> _What is expected_
Convert the lines of the material below into a numbered list, omitting blank lines. Leave the pictures out of the answer.

Collected data:
——————

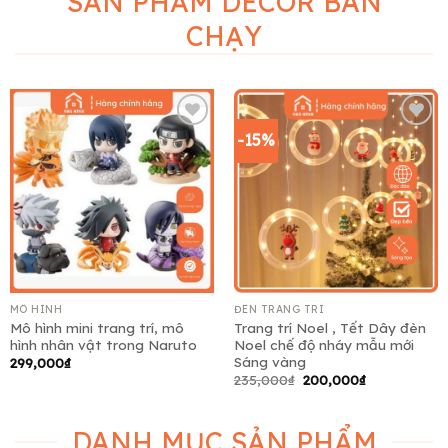
SẢN PHẨM DECOR BÁN
CHẠY
-15%
Add to
Add to
wishlist
wishlist
MÔ HÌNH
ĐÈN TRANG TRÍ
Mô hình mini trang trí, mô
Trang trí Noel , Tết Dây đèn
hình nhân vật trong Naruto
Noel chế độ nháy mẫu mới
Sáng vàng
299,000
₫
Giá
Giá
235,000
₫
200,000
₫
gốc
hiện
là:
tại
235,000₫.
là:
200,000₫.
DANH MỤC SẢN PHẨM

——————

> _Answer to the problem_
1. SẢN PHẨM DECOR BÁN
2. CHẠY
3. -15%
4. Add to
5. Add to
6. wishlist
7. wishlist
8. MÔ HÌNH
9. ĐÈN TRANG TRÍ
10. Mô hình mini trang trí, mô
11. Trang trí Noel , Tết Dây đèn
12. hình nhân vật trong Naruto
13. Noel chế độ nháy mẫu mới
14. Sáng vàng
15. 299,000
16. ₫
17. Giá
18. Giá
19. 235,000
20. ₫
21. 200,000
22. ₫
23. gốc
24. hiện
25. là:
26. tại
27. 235,000₫.
28. là:
29. 200,000₫.
30. DANH MỤC SẢN PHẨM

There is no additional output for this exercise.